I mean, literally an artist.
His creations don’t end up in the water, let alone in a fish’s mouth. They go into shadow boxes.
Other friends actually fish their fancy flies, including articulated streamers that can take an hour each to tie, or cost as much as $18 — yes, $18! — to buy.
My approach to flies tends to be much more pragmatic. I enjoy tying and will occasionally try to get creative. But, generally, tying is a means to an end. Fish are that end and I’m happy getting there as quickly and inexpensively as possible.
It doesn’t get much cheaper and easier than the Woolly Bugger. I’m not a fast tyer and can still whip up a Bugger in about three minutes, even less when I tie them on a lead-head jig.

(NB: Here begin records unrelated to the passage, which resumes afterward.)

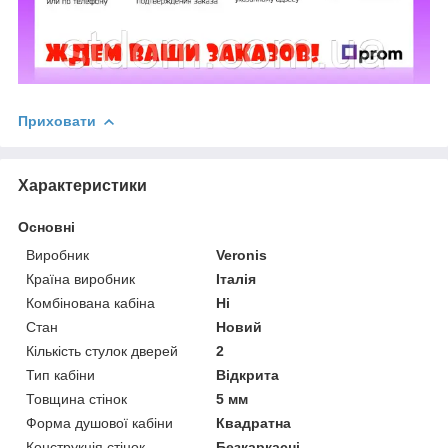
Приховати
Характеристики
Основні
Виробник
Veronis
Країна виробник
Італія
Комбінована кабіна
Ні
Стан
Новий
Кількість стулок дверей
2
Тип кабіни
Відкрита
Товщина стінок
5 мм
Форма душової кабіни
Квадратна
Конструкція стінок
Безкаркасні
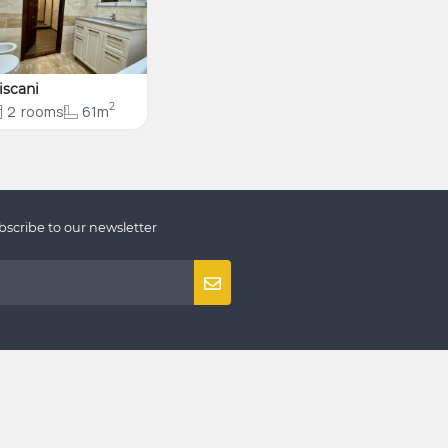
iscani
2
2
rooms
61m
bscribe to our newsletter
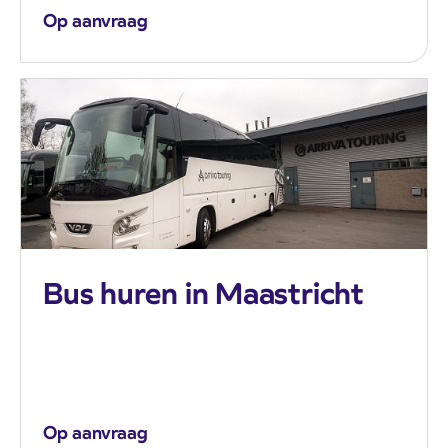
Op aanvraag
Bus huren in Maastricht
Op aanvraag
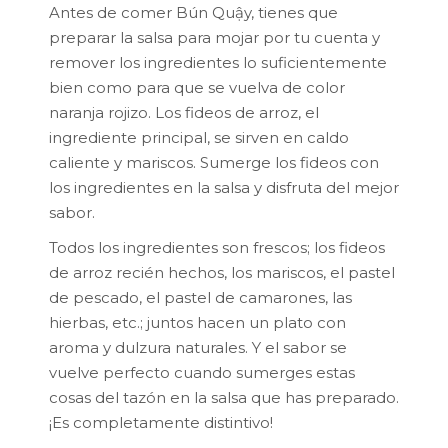
Antes de comer Bún Quậy, tienes que
preparar la salsa para mojar por tu cuenta y
remover los ingredientes lo suficientemente
bien como para que se vuelva de color
naranja rojizo. Los fideos de arroz, el
ingrediente principal, se sirven en caldo
caliente y mariscos. Sumerge los fideos con
los ingredientes en la salsa y disfruta del mejor
sabor.
Todos los ingredientes son frescos; los fideos
de arroz recién hechos, los mariscos, el pastel
de pescado, el pastel de camarones, las
hierbas, etc.; juntos hacen un plato con
aroma y dulzura naturales. Y el sabor se
vuelve perfecto cuando sumerges estas
cosas del tazón en la salsa que has preparado.
¡Es completamente distintivo!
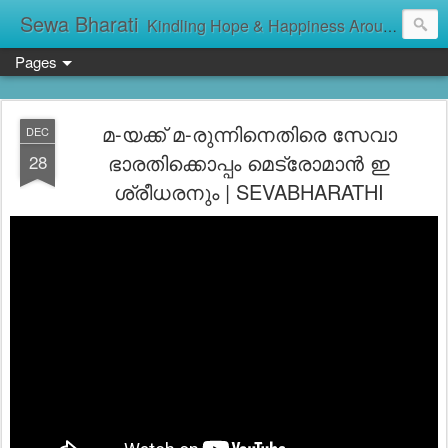
Sewa Bharati
Kindling Hope & Happiness Around सेवा भारती சேவாபாரதி సేవా భారతి സേവാഭാരതി સેવા ભારતી সেবা ভাঁরাটি
Pages
മ-യക്ക് മ-രുന്നിനെതിരെ സേവാ
DEC
ഭാരതിക്കൊപ്പം മെട്രോമാൻ ഇ
28
ശ്രീധരനും | SEVABHARATHI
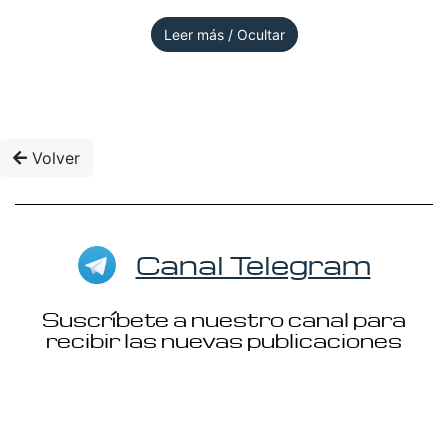
Leer más / Ocultar
Volver
Canal Telegram
Suscríbete a nuestro canal para
recibir las nuevas publicaciones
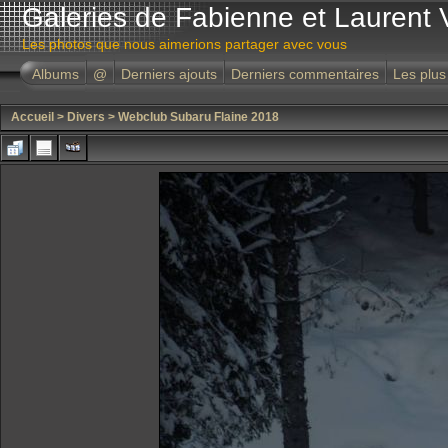
Galeries de Fabienne et Laurent 
Les photos que nous aimerions partager avec vous
Albums
@
Derniers ajouts
Derniers commentaires
Les plus
Accueil
>
Divers
>
Webclub Subaru Flaine 2018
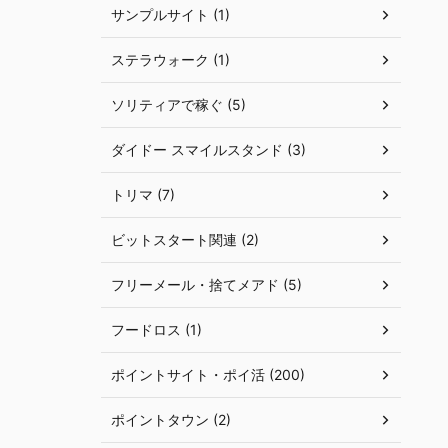
サンプルサイト (1)
ステラウォーク (1)
ソリティアで稼ぐ (5)
ダイドー スマイルスタンド (3)
トリマ (7)
ビットスタート関連 (2)
フリーメール・捨てメアド (5)
フードロス (1)
ポイントサイト・ポイ活 (200)
ポイントタウン (2)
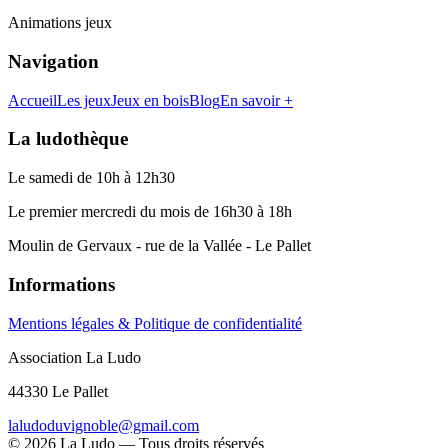
Animations jeux
Navigation
Accueil
Les jeux
Jeux en bois
Blog
En savoir +
La ludothèque
Le samedi de 10h à 12h30
Le premier mercredi du mois de 16h30 à 18h
Moulin de Gervaux - rue de la Vallée - Le Pallet
Informations
Mentions légales & Politique de confidentialité
Association La Ludo
44330 Le Pallet
laludoduvignoble@gmail.com
©
2026
La Ludo — Tous droits réservés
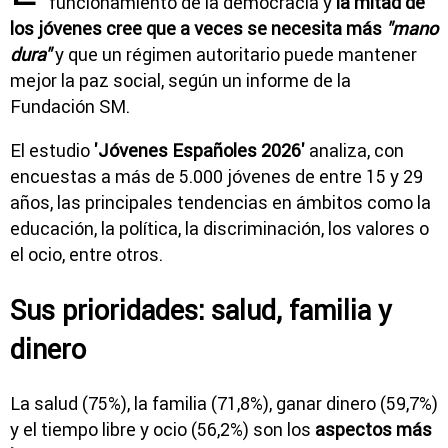
funcionamiento de la democracia y
la mitad de
los jóvenes cree que a veces se necesita más
"mano
dura"
y que un régimen autoritario puede mantener
mejor la paz social, según un informe de la
Fundación SM.
El estudio
'Jóvenes Españoles 2026'
analiza, con
encuestas a más de 5.000 jóvenes de entre 15 y 29
años, las principales tendencias en ámbitos como la
educación, la política, la discriminación, los valores o
el ocio, entre otros.
Sus prioridades: salud, familia y
dinero
La salud (75%), la familia (71,8%), ganar dinero (59,7%)
y el tiempo libre y ocio (56,2%) son los
aspectos más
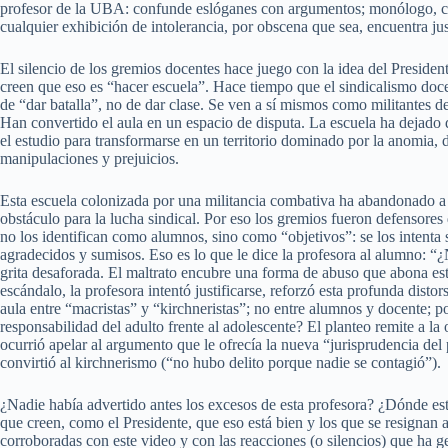
profesor de la UBA: confunde eslóganes con argumentos; monólogo, co
cualquier exhibición de intolerancia, por obscena que sea, encuentra jus
El silencio de los gremios docentes hace juego con la idea del Presiden
creen que eso es “hacer escuela”. Hace tiempo que el sindicalismo doce
de “dar batalla”, no de dar clase. Se ven a sí mismos como militantes 
Han convertido el aula en un espacio de disputa. La escuela ha dejado de
el estudio para transformarse en un territorio dominado por la anomia, 
manipulaciones y prejuicios.
Esta escuela colonizada por una militancia combativa ha abandonado a 
obstáculo para la lucha sindical. Por eso los gremios fueron defensores d
no los identifican como alumnos, sino como “objetivos”: se los intenta 
agradecidos y sumisos. Eso es lo que le dice la profesora al alumno: “¿
grita desaforada. El maltrato encubre una forma de abuso que abona est
escándalo, la profesora intentó justificarse, reforzó esta profunda dist
aula entre “macristas” y “kirchneristas”; no entre alumnos y docente; p
responsabilidad del adulto frente al adolescente? El planteo remite a la 
ocurrió apelar al argumento que le ofrecía la nueva “jurisprudencia de
convirtió al kirchnerismo (“no hubo delito porque nadie se contagió”).
¿Nadie había advertido antes los excesos de esta profesora? ¿Dónde está
que creen, como el Presidente, que eso está bien y los que se resignan
corroboradas con este video y con las reacciones (o silencios) que ha 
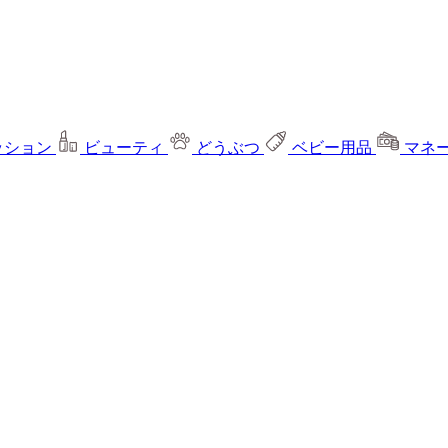
ッション
ビューティ
どうぶつ
ベビー用品
マネ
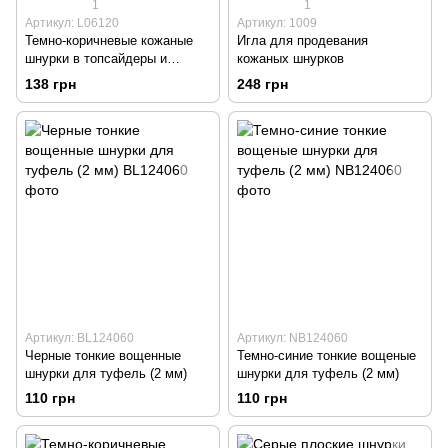
1
1
Артикул: L06120
Артикул: 1009
Темно-коричневые кожаные
Игла для продевания
шнурки в топсайдеры и
кожаных шнурков
мокасины
138 грн
248 грн
Артикул: BL124060
Артикул: NB124060
Черные тонкие вощенные
Темно-синие тонкие вощеные
шнурки для туфель (2 мм)
шнурки для туфель (2 мм)
110 грн
110 грн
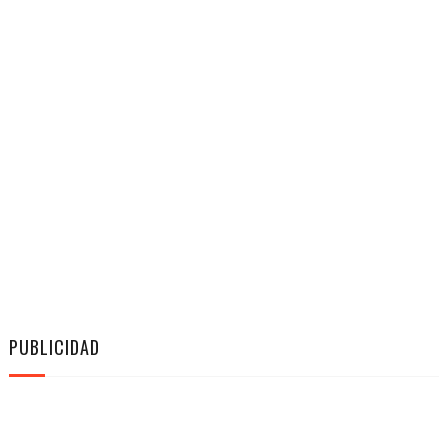
PUBLICIDAD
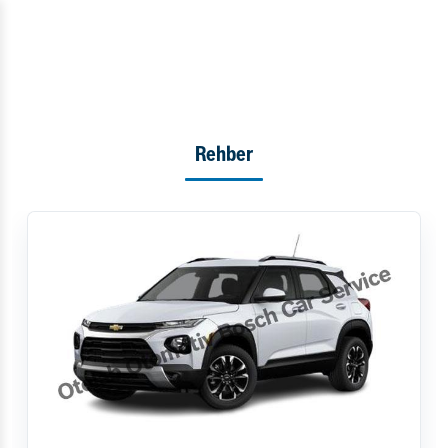
Rehber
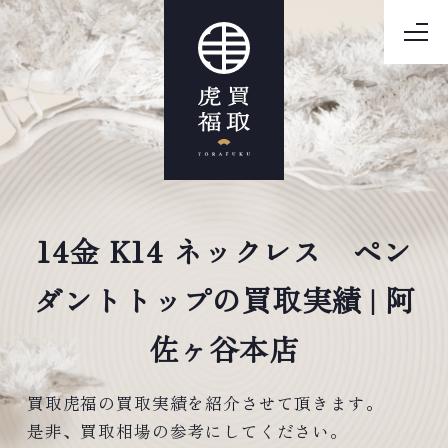
14金 K14 ネックレス ペン
ダントトップの買取実績 | 阿
佐ヶ谷本店
買取虎福の買取実績を紹介させて頂きます。
是非、買取相場の参考にしてください。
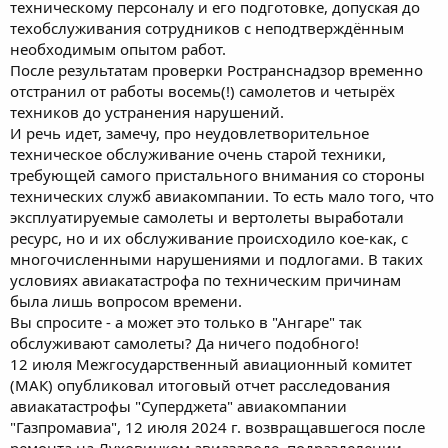
техническому персоналу и его подготовке, допуская до
техобслуживания сотрудников с неподтверждённым
необходимым опытом работ.
После результатам проверки Ространснадзор временно
отстранил от работы восемь(!) самолетов и четырёх
техников до устранения нарушений.
И речь идет, замечу, про неудовлетворительное
техническое обслуживание очень старой техники,
требующей самого пристального внимания со стороны
технических служб авиакомпании. То есть мало того, что
эксплуатируемые самолеты и вертолеты выработали
ресурс, но и их обслуживание происходило кое-как, с
многочисленными нарушениями и подлогами. В таких
условиях авиакатастрофа по техническим причинам
была лишь вопросом времени.
Вы спросите - а может это только в "Ангаре" так
обслуживают самолеты? Да ничего подобного!
12 июля Межгосударственный авиационный комитет
(МАК) опубликовал итоговый отчет расследования
авиакатастрофы "Суперджета" авиакомпании
"Газпромавиа", 12 июля 2024 г. возвращавшегося после
ремонта на Луховицком авиазаводе, подразделении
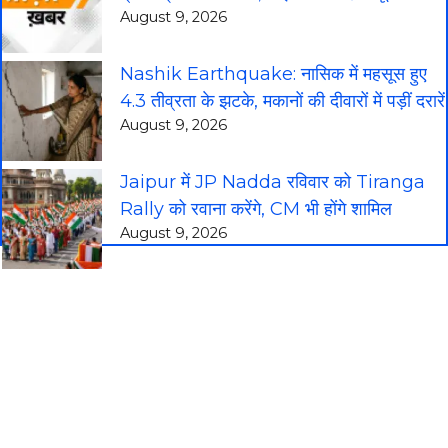
August 9, 2026
Nashik Earthquake: नासिक में महसूस हुए
4.3 तीव्रता के झटके, मकानों की दीवारों में पड़ीं दरारें
August 9, 2026
Jaipur में JP Nadda रविवार को Tiranga
Rally को रवाना करेंगे, CM भी होंगे शामिल
August 9, 2026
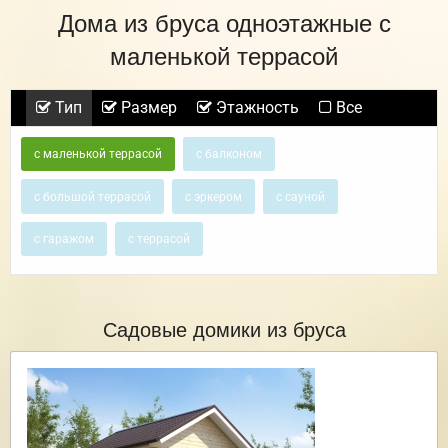
Дома из бруса одноэтажные с
маленькой террасой
Тип
Размер
Этажность
Все
с маленькой террасой
с балконом
с большой террасой
с эркером
с сауной
с гаражом
с террасой
Садовые домики из бруса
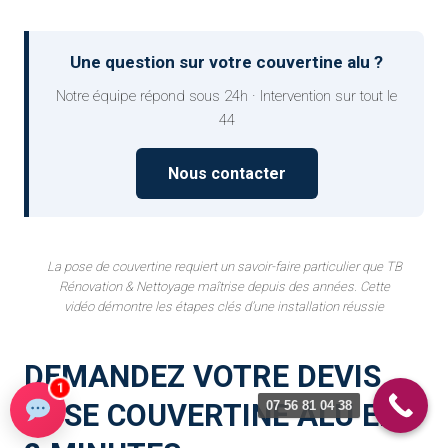
Une question sur votre couvertine alu ?
Notre équipe répond sous 24h · Intervention sur tout le
44
Nous contacter
La pose de couvertine requiert un savoir-faire particulier que TB
Rénovation & Nettoyage maîtrise depuis des années. Cette
vidéo démontre les étapes clés d’une installation réussie
DEMANDEZ VOTRE DEVIS
1
07 56 81 04 38
POSE COUVERTINE ALU EN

I’ve never crunched the numbers but I think my cost is probably about 50 cents each, an amount that means I’m never asking the guy on the oars to row back upstream when I hang one up.
Cheap and easy doesn’t matter if the fly doesn’t work. But Buggers work. Stripped. Swung. Dead drifted. Whatever. They work. You know it. I know it. Everybody knows it.
We also know that simple nymphs are tough to beat.
When I first got seriously into trout fishing I used a bead head hare’s ear nymph about 90 percent of the time when I was fishing subsurface. Even as a noob I caught a lot of fish on that fly.
My new favorite, at least for prospecting, is even simpler. It’s a grubby, caddis-looking thing on a curved hook. And even though it’s really simple it’s still a fly/nymph, unlike some even simpler things like a mop “fly” or Green Weenie, both of which are total abominations. (That happen to work damn well, so I’m told….)
If I’m tightlining, I’ll usually use one with a tungsten head and sometimes even some added lead. I like to fish it in often ridiculously large sizes (6-10) in tandem with something smaller like a Zebra Midge, Brassie or Copper John. The Copper John doesn’t qualify as a really easy fly to tie, at least for me, but it works so well I make an exception for it.
I realize that being creative at the vise is a big part of the fun in this for many people. I would never fault someone for having different tastes or desires. And I think it’s great that people like my friend Blane Chocklett will sit at the vise and come up with innovative and effective creations like the Game Changer.
That said, when a friend recently lost one of those $13 Game Changers in a tree and let out a blistering string of expletives, I admit I couldn’t help snickering a bit under my breath. Disgusted, he switched to a Bugger. And, no surprise, it worked.
Mark Taylor is Trout Unlimited’s eastern conservation director. Based in Roanoke, Va., he’s happy to fish expensive and complicated flies as long as someone else is buying them or tying them.